Failed CLI import inserts do not show up when I break down the file into smaller parts


#1

Hi everyone,

I am currently working on NASDAQ data parsing and insertion into the influx database. I have taken care of all the data insertion rules (escaping special characters and organizing the according to the format : <measurement>[,<tag-key>=<tag-value>...] <field-key>=<field-value>[,<field2-key>=<field2-value>...] [unix-nano-timestamp]).

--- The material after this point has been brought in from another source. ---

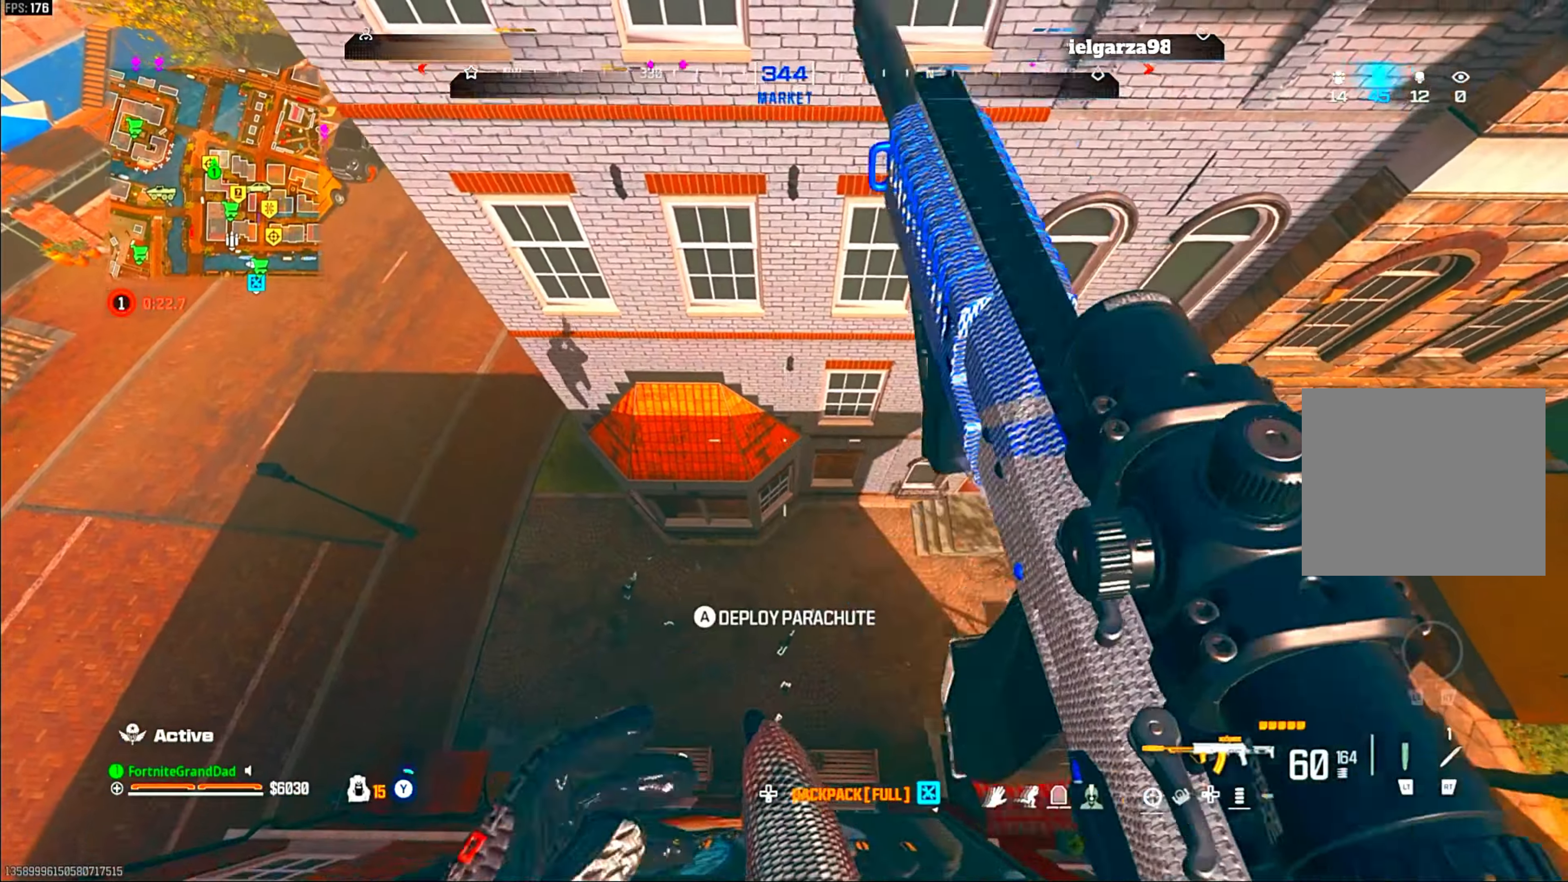
{"dt_ms": 500, "buttons": [], "left_stick": "center", "right_stick": "center"}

Below is a sample of my data:
apatel17@*****:~/output$ head S051018-v50-U.csv
# DDL
CREATE DATABASE NASDAQData
# DML
# CONTEXT-DATABASE:NASDAQData
U,StockLoc=6445,OrigOrderRef=22159,NewOrderRef=46667 TrackingNum=0,Shares=200,Price=73.7000 1525942800343419608
U,StockLoc=6445,OrigOrderRef=20491,NewOrderRef=46671 TrackingNum=0,Shares=200,Price=73.7800 1525942800344047668
U,StockLoc=952,OrigOrderRef=65253,NewOrderRef=75009 TrackingNum=0,Shares=400,Price=45.8200 1525942800792553625
U,StockLoc=7092,OrigOrderRef=51344,NewOrderRef=80292 TrackingNum=0,Shares=100,Price=38.2500 1525942803130310652
U,StockLoc=7092,OrigOrderRef=80292,NewOrderRef=80300 TrackingNum=0,Shares=100,Price=38.1600 1525942803130395217
U,StockLoc=7092,OrigOrderRef=82000,NewOrderRef=82004 TrackingNum=0,Shares=300,Price=37.1900 1525942803232492698

I have also created the database: NASDAQData inside influx.

The problem I am facing is this:
The file has approximately 13 million rows (12,861,906 to be exact). I am trying to insert this data using the CLI import command as below:
influx -import -path=S051118-v50-U.csv -precision=ns -database=NASDAQData

I usually get upto 5,000,000 lines before I start getting the error for insertion. I have run this code multiple times and sometimes I get the error at 3,000,000 lines as well. To figure out this error, I am running the same code on a part of the file. I divide the data into 500,000 lines each and the code successfully ran for all the smaller files. (all 26 files of 500,000 rows)

Has this happened to somebody else or does somebody know a fix for this problem wherein a huge file shows errors during data insert but if broken down and worked with smaller data size, the import works perfectly.

Any help is appreciated. Thanks


#2

Hi @ptladit. Import works best with files that are batched into 5000-10,000 points. From the docs: https://docs.influxdata.com/influxdb/v1.7/tools/shell/#import-data-from-a-file-with-import

" * If your data file has more than 5,000 points, it may be necessary to split that file into several files in order to write your data in batches to InfluxDB. We recommend writing points in batches of 5,000 to 10,000 points. Smaller batches, and more HTTP requests, will result in sub-optimal performance. By default, the HTTP request times out after five seconds. InfluxDB will still attempt to write the points after that time out but there will be no confirmation that they were successfully written."